Should I have two Varnish instances in different availability zones, each with WWW nodes that talk to a shared RDS database? Each Varnish instance can be load balanced w/ Amazon's load balancer.
Something like:
1 load balancer talking to:
Varnish in Virginia, which talks to its own us-east-x nodes
Varnish in California, which talks to its own us-west-x nodes
We use amazon EC2 extensively to do load balancing and fault tolerance. While we still don't extensively use the LoadBalancers provided by Amazon we have our own load balancers(running outside Amazon). Amazon promises that the LoadBalancers will never go down, they are internally fault tolerant, but I havent tested that well enough.
In general we host two instances per availability zone. One acting as a mirroring server to the real server. If in case one of the servers go down we send the customers to the other one. But lately Amazon has shown a pattern that a single availability zone goes down quite often.
So the wise technique I presume is to set up servers across availability zones like you mentioned. We use postgres so, we can replicate content in the database across the instances. With 9.0 there is Binary replication that works great for two way replication. This way both the servers can take the load when up but when a availability zone does go down all the users are sent to one server. Since a common database is available it does not matter where the users go to. Just that they will experience a slight slowness, if they go to the wrong server.
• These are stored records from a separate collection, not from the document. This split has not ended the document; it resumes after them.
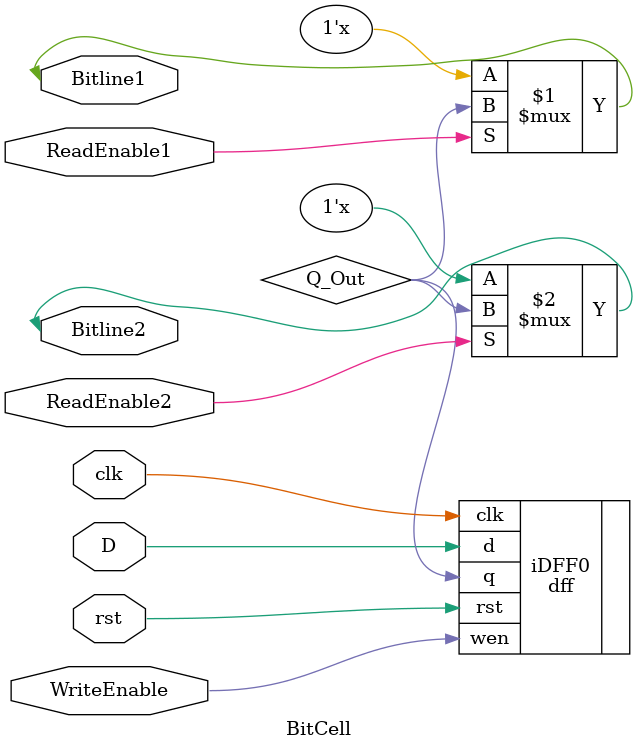
<source format=v>
module BitCell( input clk, input rst, input D, input WriteEnable, input ReadEnable1, input
	ReadEnable2, inout Bitline1, inout Bitline2);
	
	// Internal signal for read lines
	wire Q_Out;
	
	dff iDFF0 (.clk(clk), .rst(rst), .d(D), .wen(WriteEnable), .q(Q_Out));
	
	assign Bitline1 = (ReadEnable1) ? Q_Out : 1'bZ;
	assign Bitline2 = (ReadEnable2) ? Q_Out : 1'bZ;
	
endmodule
</source>
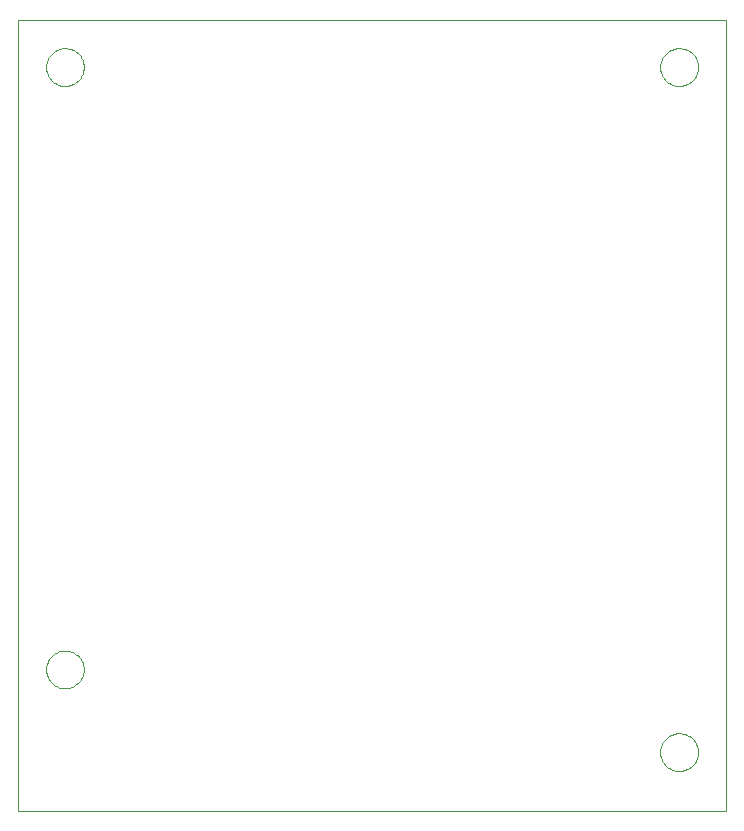
<source format=gbp>
G75*
%MOIN*%
%OFA0B0*%
%FSLAX24Y24*%
%IPPOS*%
%LPD*%
%AMOC8*
5,1,8,0,0,1.08239X$1,22.5*
%
%ADD10C,0.0000*%
D10*
X000389Y000891D02*
X000389Y027269D01*
X024011Y027269D01*
X024011Y000891D01*
X000389Y000891D01*
X001333Y005615D02*
X001335Y005665D01*
X001341Y005715D01*
X001351Y005764D01*
X001365Y005812D01*
X001382Y005859D01*
X001403Y005904D01*
X001428Y005948D01*
X001456Y005989D01*
X001488Y006028D01*
X001522Y006065D01*
X001559Y006099D01*
X001599Y006129D01*
X001641Y006156D01*
X001685Y006180D01*
X001731Y006201D01*
X001778Y006217D01*
X001826Y006230D01*
X001876Y006239D01*
X001925Y006244D01*
X001976Y006245D01*
X002026Y006242D01*
X002075Y006235D01*
X002124Y006224D01*
X002172Y006209D01*
X002218Y006191D01*
X002263Y006169D01*
X002306Y006143D01*
X002347Y006114D01*
X002386Y006082D01*
X002422Y006047D01*
X002454Y006009D01*
X002484Y005969D01*
X002511Y005926D01*
X002534Y005882D01*
X002553Y005836D01*
X002569Y005788D01*
X002581Y005739D01*
X002589Y005690D01*
X002593Y005640D01*
X002593Y005590D01*
X002589Y005540D01*
X002581Y005491D01*
X002569Y005442D01*
X002553Y005394D01*
X002534Y005348D01*
X002511Y005304D01*
X002484Y005261D01*
X002454Y005221D01*
X002422Y005183D01*
X002386Y005148D01*
X002347Y005116D01*
X002306Y005087D01*
X002263Y005061D01*
X002218Y005039D01*
X002172Y005021D01*
X002124Y005006D01*
X002075Y004995D01*
X002026Y004988D01*
X001976Y004985D01*
X001925Y004986D01*
X001876Y004991D01*
X001826Y005000D01*
X001778Y005013D01*
X001731Y005029D01*
X001685Y005050D01*
X001641Y005074D01*
X001599Y005101D01*
X001559Y005131D01*
X001522Y005165D01*
X001488Y005202D01*
X001456Y005241D01*
X001428Y005282D01*
X001403Y005326D01*
X001382Y005371D01*
X001365Y005418D01*
X001351Y005466D01*
X001341Y005515D01*
X001335Y005565D01*
X001333Y005615D01*
X001333Y025694D02*
X001335Y025744D01*
X001341Y025794D01*
X001351Y025843D01*
X001365Y025891D01*
X001382Y025938D01*
X001403Y025983D01*
X001428Y026027D01*
X001456Y026068D01*
X001488Y026107D01*
X001522Y026144D01*
X001559Y026178D01*
X001599Y026208D01*
X001641Y026235D01*
X001685Y026259D01*
X001731Y026280D01*
X001778Y026296D01*
X001826Y026309D01*
X001876Y026318D01*
X001925Y026323D01*
X001976Y026324D01*
X002026Y026321D01*
X002075Y026314D01*
X002124Y026303D01*
X002172Y026288D01*
X002218Y026270D01*
X002263Y026248D01*
X002306Y026222D01*
X002347Y026193D01*
X002386Y026161D01*
X002422Y026126D01*
X002454Y026088D01*
X002484Y026048D01*
X002511Y026005D01*
X002534Y025961D01*
X002553Y025915D01*
X002569Y025867D01*
X002581Y025818D01*
X002589Y025769D01*
X002593Y025719D01*
X002593Y025669D01*
X002589Y025619D01*
X002581Y025570D01*
X002569Y025521D01*
X002553Y025473D01*
X002534Y025427D01*
X002511Y025383D01*
X002484Y025340D01*
X002454Y025300D01*
X002422Y025262D01*
X002386Y025227D01*
X002347Y025195D01*
X002306Y025166D01*
X002263Y025140D01*
X002218Y025118D01*
X002172Y025100D01*
X002124Y025085D01*
X002075Y025074D01*
X002026Y025067D01*
X001976Y025064D01*
X001925Y025065D01*
X001876Y025070D01*
X001826Y025079D01*
X001778Y025092D01*
X001731Y025108D01*
X001685Y025129D01*
X001641Y025153D01*
X001599Y025180D01*
X001559Y025210D01*
X001522Y025244D01*
X001488Y025281D01*
X001456Y025320D01*
X001428Y025361D01*
X001403Y025405D01*
X001382Y025450D01*
X001365Y025497D01*
X001351Y025545D01*
X001341Y025594D01*
X001335Y025644D01*
X001333Y025694D01*
X021806Y025694D02*
X021808Y025744D01*
X021814Y025794D01*
X021824Y025843D01*
X021838Y025891D01*
X021855Y025938D01*
X021876Y025983D01*
X021901Y026027D01*
X021929Y026068D01*
X021961Y026107D01*
X021995Y026144D01*
X022032Y026178D01*
X022072Y026208D01*
X022114Y026235D01*
X022158Y026259D01*
X022204Y026280D01*
X022251Y026296D01*
X022299Y026309D01*
X022349Y026318D01*
X022398Y026323D01*
X022449Y026324D01*
X022499Y026321D01*
X022548Y026314D01*
X022597Y026303D01*
X022645Y026288D01*
X022691Y026270D01*
X022736Y026248D01*
X022779Y026222D01*
X022820Y026193D01*
X022859Y026161D01*
X022895Y026126D01*
X022927Y026088D01*
X022957Y026048D01*
X022984Y026005D01*
X023007Y025961D01*
X023026Y025915D01*
X023042Y025867D01*
X023054Y025818D01*
X023062Y025769D01*
X023066Y025719D01*
X023066Y025669D01*
X023062Y025619D01*
X023054Y025570D01*
X023042Y025521D01*
X023026Y025473D01*
X023007Y025427D01*
X022984Y025383D01*
X022957Y025340D01*
X022927Y025300D01*
X022895Y025262D01*
X022859Y025227D01*
X022820Y025195D01*
X022779Y025166D01*
X022736Y025140D01*
X022691Y025118D01*
X022645Y025100D01*
X022597Y025085D01*
X022548Y025074D01*
X022499Y025067D01*
X022449Y025064D01*
X022398Y025065D01*
X022349Y025070D01*
X022299Y025079D01*
X022251Y025092D01*
X022204Y025108D01*
X022158Y025129D01*
X022114Y025153D01*
X022072Y025180D01*
X022032Y025210D01*
X021995Y025244D01*
X021961Y025281D01*
X021929Y025320D01*
X021901Y025361D01*
X021876Y025405D01*
X021855Y025450D01*
X021838Y025497D01*
X021824Y025545D01*
X021814Y025594D01*
X021808Y025644D01*
X021806Y025694D01*
X021806Y002859D02*
X021808Y002909D01*
X021814Y002959D01*
X021824Y003008D01*
X021838Y003056D01*
X021855Y003103D01*
X021876Y003148D01*
X021901Y003192D01*
X021929Y003233D01*
X021961Y003272D01*
X021995Y003309D01*
X022032Y003343D01*
X022072Y003373D01*
X022114Y003400D01*
X022158Y003424D01*
X022204Y003445D01*
X022251Y003461D01*
X022299Y003474D01*
X022349Y003483D01*
X022398Y003488D01*
X022449Y003489D01*
X022499Y003486D01*
X022548Y003479D01*
X022597Y003468D01*
X022645Y003453D01*
X022691Y003435D01*
X022736Y003413D01*
X022779Y003387D01*
X022820Y003358D01*
X022859Y003326D01*
X022895Y003291D01*
X022927Y003253D01*
X022957Y003213D01*
X022984Y003170D01*
X023007Y003126D01*
X023026Y003080D01*
X023042Y003032D01*
X023054Y002983D01*
X023062Y002934D01*
X023066Y002884D01*
X023066Y002834D01*
X023062Y002784D01*
X023054Y002735D01*
X023042Y002686D01*
X023026Y002638D01*
X023007Y002592D01*
X022984Y002548D01*
X022957Y002505D01*
X022927Y002465D01*
X022895Y002427D01*
X022859Y002392D01*
X022820Y002360D01*
X022779Y002331D01*
X022736Y002305D01*
X022691Y002283D01*
X022645Y002265D01*
X022597Y002250D01*
X022548Y002239D01*
X022499Y002232D01*
X022449Y002229D01*
X022398Y002230D01*
X022349Y002235D01*
X022299Y002244D01*
X022251Y002257D01*
X022204Y002273D01*
X022158Y002294D01*
X022114Y002318D01*
X022072Y002345D01*
X022032Y002375D01*
X021995Y002409D01*
X021961Y002446D01*
X021929Y002485D01*
X021901Y002526D01*
X021876Y002570D01*
X021855Y002615D01*
X021838Y002662D01*
X021824Y002710D01*
X021814Y002759D01*
X021808Y002809D01*
X021806Y002859D01*
M02*

</source>
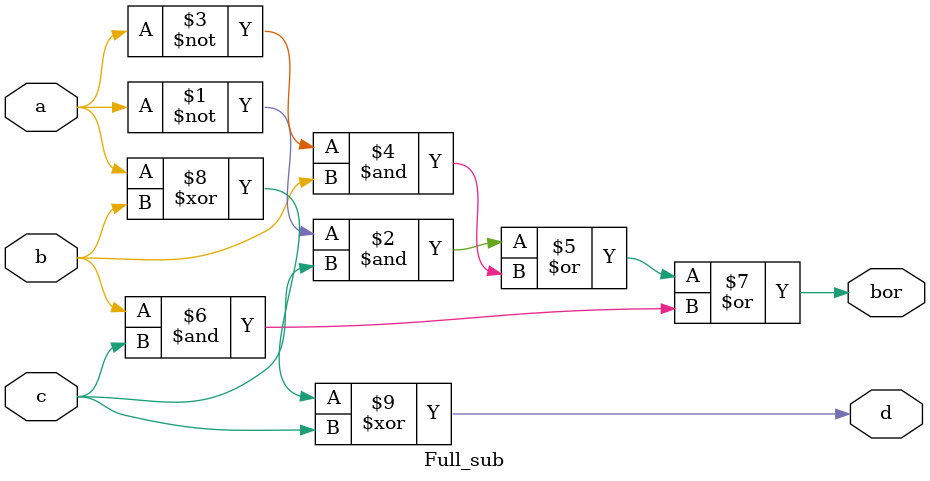
<source format=v>
`timescale 1ns / 1ps
module Full_sub(input a,b,c, output d,bor);
    assign {d,bor}={a^b^c,~a&c|~a&b|b&c};
endmodule

</source>
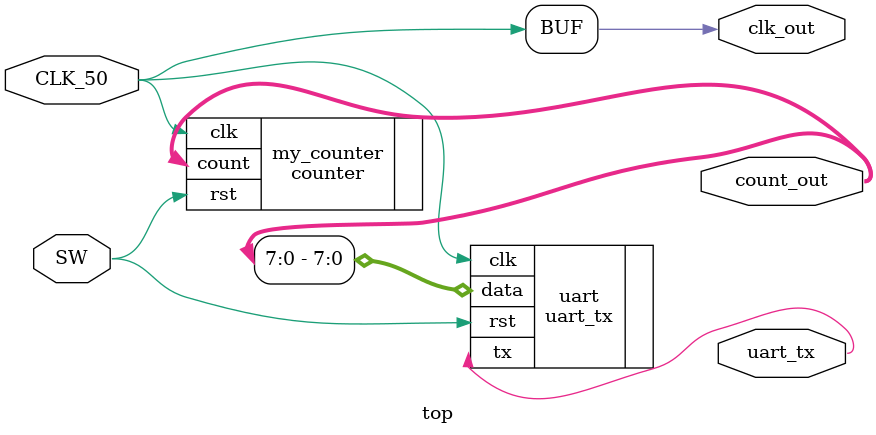
<source format=v>
module top (
    input CLK_50,
    input [0:0] SW,
    output [16:0] count_out,
    output clk_out,
    output uart_tx
);

    counter my_counter (
        .clk(CLK_50),
        .rst(SW),
        .count(count_out)
    );

    uart_tx uart (
        .clk(CLK_50),
        .rst(SW),
        .data(count_out[7:0]),
        .tx(uart_tx)
    );

    assign clk_out = CLK_50;
endmodule
</source>
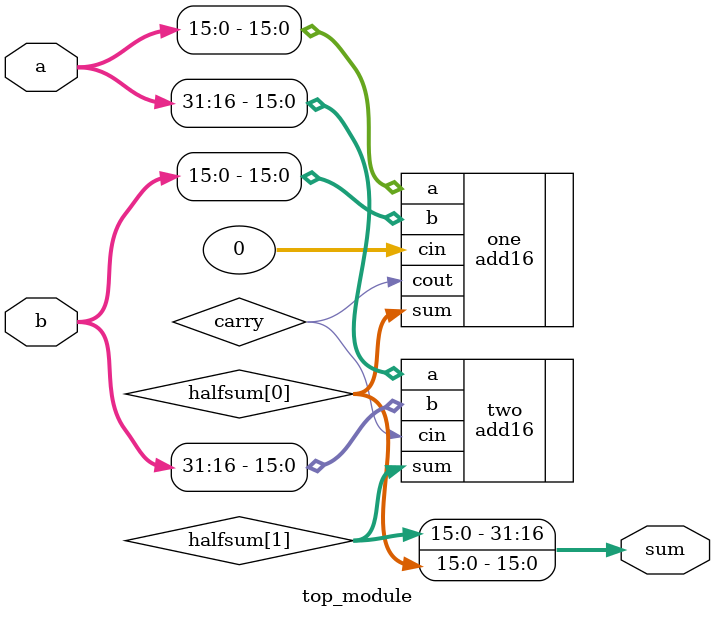
<source format=v>
module top_module(
    input [31:0] a,
    input [31:0] b,
    output [31:0] sum
);
    wire carry;
    wire [15:0] halfsum [1:0];
    add16 one (.cin(0), .cout(carry), .a(a[15:0]), .b(b[15:0]), .sum(halfsum[0]));
    add16 two (.cin(carry), .a(a[31:16]), .b(b[31:16]), .sum(halfsum[1]));
    assign sum = {halfsum[1], halfsum[0]};
    
endmodule

</source>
With this approach you can do tandem updating of the web sites. Update one ensure that it is running fine and then update the next. So even if the server failed to upgrade the whole website is always up.
I've been tasked with determining if Amazon EC2 is something we should move our ecommerce site to. We currently use Amazon S3 for a lot of images and files. The cost would go up by about $20/mo for our host costs, but we could sell our server for a few thousand dollars. This all came up because right now there are no procedures in place if something happened to our server.
How reliable is Amazon EC2? Is the redundancy good, I don't see anything about this in the FAQ and it's a problem on our current system I'm looking to solve.
Are elastic IPs beneficial? It sounds like you could point DNS to that IP and then on Amazon's end, reroute that IP address to any EC2 instance so you could easily get another instance up and running if the first one failed.
I'm aware of scalability, it's the redundancy and reliability that I'm asking about.
At work, I've had something like 20-40 instances running at all times for over a year. I think we've had 1-3 alert emails come from amazon suggesting that we terminate and boot another instance (presumably because they are detecting possible failure in the underlying hardware). We've never had an instance go down suddenly, which seems rather good.
Elastic IP's are amazing and are part of the solution. The other part is being able to rapidly bring up new instances. I've learned that you shouldn't care about instances going down, that it's more important to use proper load balancing and be able to bring up commodity instances quickly.
Yes, it's very good. If you aren't able to put together a concurrent redundancy (where you have multiple servers fulfilling requests simultaneously), using the elastic IP to quickly redirect to another EC2 instance would be a way to minimize downtime.
Yeah I think moving from inhouse server to Amazon will definitely make a lot of sense economically. EBS backed instances ensure that even if the machine gets rebooted, the transient memory is not lost. And if you have a clear separation between your application and data layer and can have them on different machines, then you can build even better redundancy for your data.
For ex, if you use mysql, then you can consider using Amazon RDS service - which gives you a highly available and reliable MySQL instance, fully managed (patches and all). The application layer then can be made more resilient by having more smaller instances rather than one larger instance, through load balancing.
The cost you will save on is really hardware maintenance and the cost you would have to incur to build in disaster recovery.